Feature Scale | MPJPE (↓) | ||||
1 | 4 | 8 | 16 | 3DPW | EMDB |
✓ | ✓ | ✓ | ✓ | 68.3 | 88.3 |
✓ | ✗ | ✗ | ✗ | 71.3Δ3.0 | 92.3Δ4.0 |
✓ | ✓ | ✗ | ✗ | 69.8Δ1.5 | 90.3Δ2.0 |
✓ | ✓ | ✓ | ✗ | 68.8Δ0.5 | 89.3Δ1.0 |
✗ | ✓ | ✓ | ✓ | 68.8Δ0.5 | 88.8Δ0.5 |
✓ | ✗ | ✓ | ✓ | 69.3Δ1.0 | 89.8Δ1.5 |
✓ | ✓ | ✗ | ✓ | 69.8Δ1.5 | 89.9Δ1.6 |
Impact of Deformable Cross Attention Layers
The results show that the number of Deformable Cross Attention Layers is crucial for GenHMR’s performance. Increasing the layers from 2 to 4 significantly improves MPJPE and MVE on the AMASS and MOYO datasets, enhancing 3D pose estimation and mesh reconstruction as shown in Table 16. However, adding more than 4 layers leads to diminishing returns and slight performance degradation.

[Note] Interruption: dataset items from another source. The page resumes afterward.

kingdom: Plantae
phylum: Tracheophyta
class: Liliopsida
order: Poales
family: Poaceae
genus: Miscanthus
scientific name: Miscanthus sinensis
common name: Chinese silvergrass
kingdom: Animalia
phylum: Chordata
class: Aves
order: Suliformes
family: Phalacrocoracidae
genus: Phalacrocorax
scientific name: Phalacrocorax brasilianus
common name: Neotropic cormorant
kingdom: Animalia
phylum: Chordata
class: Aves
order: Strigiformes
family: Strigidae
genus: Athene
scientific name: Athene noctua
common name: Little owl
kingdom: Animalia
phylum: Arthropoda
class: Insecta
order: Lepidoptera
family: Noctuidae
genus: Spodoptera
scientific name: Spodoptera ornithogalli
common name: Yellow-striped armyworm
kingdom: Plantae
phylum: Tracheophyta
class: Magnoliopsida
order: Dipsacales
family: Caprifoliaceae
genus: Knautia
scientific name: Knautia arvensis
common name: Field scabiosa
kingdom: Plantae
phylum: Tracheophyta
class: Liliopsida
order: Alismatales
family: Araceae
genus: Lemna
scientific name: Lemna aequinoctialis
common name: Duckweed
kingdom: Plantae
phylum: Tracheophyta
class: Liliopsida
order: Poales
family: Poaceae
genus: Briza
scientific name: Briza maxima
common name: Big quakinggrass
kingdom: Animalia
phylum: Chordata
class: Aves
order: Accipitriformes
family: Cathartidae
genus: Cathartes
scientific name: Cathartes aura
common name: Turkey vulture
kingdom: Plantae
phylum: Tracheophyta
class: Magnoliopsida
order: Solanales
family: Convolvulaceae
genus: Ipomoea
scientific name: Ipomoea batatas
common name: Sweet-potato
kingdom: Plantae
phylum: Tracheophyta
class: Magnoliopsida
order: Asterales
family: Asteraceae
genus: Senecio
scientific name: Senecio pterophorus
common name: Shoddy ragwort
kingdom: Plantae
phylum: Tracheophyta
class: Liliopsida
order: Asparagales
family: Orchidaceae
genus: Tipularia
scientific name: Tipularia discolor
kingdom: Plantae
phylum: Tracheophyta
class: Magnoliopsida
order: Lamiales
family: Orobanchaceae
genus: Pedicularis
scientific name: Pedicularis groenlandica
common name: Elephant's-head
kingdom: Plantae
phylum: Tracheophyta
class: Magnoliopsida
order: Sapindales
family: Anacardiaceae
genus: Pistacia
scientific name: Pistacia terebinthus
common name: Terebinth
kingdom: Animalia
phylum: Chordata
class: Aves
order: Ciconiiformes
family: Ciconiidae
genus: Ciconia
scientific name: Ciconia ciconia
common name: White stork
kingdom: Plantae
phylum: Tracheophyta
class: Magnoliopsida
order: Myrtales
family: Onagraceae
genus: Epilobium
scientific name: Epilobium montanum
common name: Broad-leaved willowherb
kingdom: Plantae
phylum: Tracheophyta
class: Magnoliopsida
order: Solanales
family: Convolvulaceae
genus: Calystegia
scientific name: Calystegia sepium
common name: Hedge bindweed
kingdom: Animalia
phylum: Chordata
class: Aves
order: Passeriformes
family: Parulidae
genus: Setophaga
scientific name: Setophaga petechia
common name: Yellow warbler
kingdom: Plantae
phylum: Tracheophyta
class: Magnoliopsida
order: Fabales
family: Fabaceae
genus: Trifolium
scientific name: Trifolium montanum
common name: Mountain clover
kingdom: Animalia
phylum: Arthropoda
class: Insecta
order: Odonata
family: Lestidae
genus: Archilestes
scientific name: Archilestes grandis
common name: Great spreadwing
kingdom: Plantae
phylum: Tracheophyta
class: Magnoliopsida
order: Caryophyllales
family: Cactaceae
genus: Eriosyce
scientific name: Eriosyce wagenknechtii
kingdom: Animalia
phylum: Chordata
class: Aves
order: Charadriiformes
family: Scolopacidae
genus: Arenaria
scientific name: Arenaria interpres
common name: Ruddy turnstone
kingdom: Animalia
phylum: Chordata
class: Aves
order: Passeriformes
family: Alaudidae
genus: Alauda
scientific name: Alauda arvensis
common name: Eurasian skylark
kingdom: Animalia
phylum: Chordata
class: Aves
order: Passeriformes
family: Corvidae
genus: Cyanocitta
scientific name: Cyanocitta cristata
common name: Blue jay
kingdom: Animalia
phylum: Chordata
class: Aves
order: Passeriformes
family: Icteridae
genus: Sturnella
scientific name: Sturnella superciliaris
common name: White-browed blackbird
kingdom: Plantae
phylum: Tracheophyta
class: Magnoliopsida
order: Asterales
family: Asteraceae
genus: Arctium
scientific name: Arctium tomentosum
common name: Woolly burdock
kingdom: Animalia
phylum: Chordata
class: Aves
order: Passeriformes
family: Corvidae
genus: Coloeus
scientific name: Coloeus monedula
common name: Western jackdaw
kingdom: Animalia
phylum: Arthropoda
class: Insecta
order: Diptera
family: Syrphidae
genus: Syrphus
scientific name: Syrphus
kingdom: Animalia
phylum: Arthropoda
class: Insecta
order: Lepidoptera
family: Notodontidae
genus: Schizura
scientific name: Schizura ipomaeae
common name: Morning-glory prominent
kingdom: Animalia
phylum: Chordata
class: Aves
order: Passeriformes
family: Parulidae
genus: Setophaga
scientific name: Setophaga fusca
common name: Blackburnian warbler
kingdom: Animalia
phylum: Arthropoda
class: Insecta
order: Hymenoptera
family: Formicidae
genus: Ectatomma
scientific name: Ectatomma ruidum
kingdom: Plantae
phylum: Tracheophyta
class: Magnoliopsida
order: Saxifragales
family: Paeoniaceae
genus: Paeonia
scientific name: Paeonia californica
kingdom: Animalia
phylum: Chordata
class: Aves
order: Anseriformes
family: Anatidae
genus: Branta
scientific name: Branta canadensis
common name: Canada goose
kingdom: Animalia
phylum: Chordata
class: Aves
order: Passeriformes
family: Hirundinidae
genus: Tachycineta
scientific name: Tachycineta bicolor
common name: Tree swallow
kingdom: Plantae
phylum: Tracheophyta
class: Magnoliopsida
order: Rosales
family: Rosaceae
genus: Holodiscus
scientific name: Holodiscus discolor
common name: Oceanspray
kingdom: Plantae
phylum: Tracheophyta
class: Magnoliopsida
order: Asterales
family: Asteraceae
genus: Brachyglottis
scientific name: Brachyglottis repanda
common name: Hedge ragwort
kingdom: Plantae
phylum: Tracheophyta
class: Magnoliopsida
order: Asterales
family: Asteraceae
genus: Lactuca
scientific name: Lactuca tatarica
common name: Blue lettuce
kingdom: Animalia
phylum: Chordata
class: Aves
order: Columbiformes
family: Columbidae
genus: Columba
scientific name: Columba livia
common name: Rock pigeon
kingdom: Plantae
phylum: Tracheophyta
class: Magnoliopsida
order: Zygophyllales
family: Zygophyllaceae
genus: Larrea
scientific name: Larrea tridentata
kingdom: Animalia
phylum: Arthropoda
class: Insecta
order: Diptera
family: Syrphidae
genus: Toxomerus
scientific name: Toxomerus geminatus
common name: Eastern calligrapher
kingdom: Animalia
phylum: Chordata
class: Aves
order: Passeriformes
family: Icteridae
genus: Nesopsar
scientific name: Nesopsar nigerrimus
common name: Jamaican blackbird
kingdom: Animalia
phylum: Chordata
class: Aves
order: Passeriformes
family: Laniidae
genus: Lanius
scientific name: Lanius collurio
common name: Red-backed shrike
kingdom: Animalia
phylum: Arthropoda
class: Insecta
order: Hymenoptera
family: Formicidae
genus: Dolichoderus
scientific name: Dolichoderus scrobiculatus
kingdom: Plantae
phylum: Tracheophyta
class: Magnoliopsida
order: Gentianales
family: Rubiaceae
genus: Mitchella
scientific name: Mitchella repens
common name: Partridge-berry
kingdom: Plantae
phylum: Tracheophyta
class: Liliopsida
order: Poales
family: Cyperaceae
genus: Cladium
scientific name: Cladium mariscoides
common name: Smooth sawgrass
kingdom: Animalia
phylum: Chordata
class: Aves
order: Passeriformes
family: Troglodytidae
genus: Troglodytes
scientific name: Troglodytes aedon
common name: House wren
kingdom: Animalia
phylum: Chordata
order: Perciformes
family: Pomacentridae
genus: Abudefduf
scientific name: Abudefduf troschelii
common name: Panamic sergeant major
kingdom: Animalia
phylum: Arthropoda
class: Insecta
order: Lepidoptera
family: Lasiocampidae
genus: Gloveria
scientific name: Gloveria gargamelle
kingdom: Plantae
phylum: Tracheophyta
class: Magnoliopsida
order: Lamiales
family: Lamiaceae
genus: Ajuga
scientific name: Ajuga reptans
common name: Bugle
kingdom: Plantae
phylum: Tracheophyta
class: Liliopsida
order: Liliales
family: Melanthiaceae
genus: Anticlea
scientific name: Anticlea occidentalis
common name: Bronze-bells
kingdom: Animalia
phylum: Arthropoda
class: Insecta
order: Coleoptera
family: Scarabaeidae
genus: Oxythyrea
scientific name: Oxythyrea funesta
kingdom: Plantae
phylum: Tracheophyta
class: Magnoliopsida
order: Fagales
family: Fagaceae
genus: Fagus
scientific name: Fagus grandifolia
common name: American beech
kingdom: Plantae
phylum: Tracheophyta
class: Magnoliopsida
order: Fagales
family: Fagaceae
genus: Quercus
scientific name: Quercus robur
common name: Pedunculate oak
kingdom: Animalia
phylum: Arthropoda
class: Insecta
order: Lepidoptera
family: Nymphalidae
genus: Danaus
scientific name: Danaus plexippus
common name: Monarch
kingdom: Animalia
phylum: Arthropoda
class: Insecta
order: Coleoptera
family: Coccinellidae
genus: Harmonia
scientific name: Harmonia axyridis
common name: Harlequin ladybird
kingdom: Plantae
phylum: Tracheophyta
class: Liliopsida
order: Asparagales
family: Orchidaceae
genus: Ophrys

This indicates that 4 layers provide the optimal balance between complexity and performance, ensuring GenHMR achieves accurate and efficient 3D human mesh reconstruction.
3DPW | EMDB | |||
# of Deformable | ||||
Cross Attention | ||||
Layers | MPJPE | MVE | MPJPE | MVE |
2 | 70.5 | 85.9 | 94.8 | 107.0 |
4 | 68.1 | 77.5 | 88.2 | 99.5 |
6 | 69.5 | 77.1 | 88.1 | 100.2 |
8 | 70.9 | 79.9 | 91.9 | 104.9 |
Qualitative Results
We present qualitative results of GenHMR in Figures 9, 10, and 11, demonstrating the model’s robustness in handling extreme poses and partial occlusions. These results highlight the effectiveness of our approach, where reconstructions are well-aligned with the input images and remain valid when viewed from novel perspectives. A key factor contributing to this success is GenHMR’s explicit modeling and reduction of uncertainty during the 2D-to-3D mapping process. By iteratively refining pose estimates and focusing on high-confidence predictions, GenHMR is able to mitigate the challenges that typically hinder other state-of-the-art methods. This approach ensures more accurate and consistent 3D reconstructions, even in complex scenarios where traditional deterministic models often falter. Additionally, the refinement process, as illustrated in Figure 11, plays a crucial role in aligning 3D outputs with 2D pose detections, further enhancing the model’s ability to produce realistic and accurate meshes.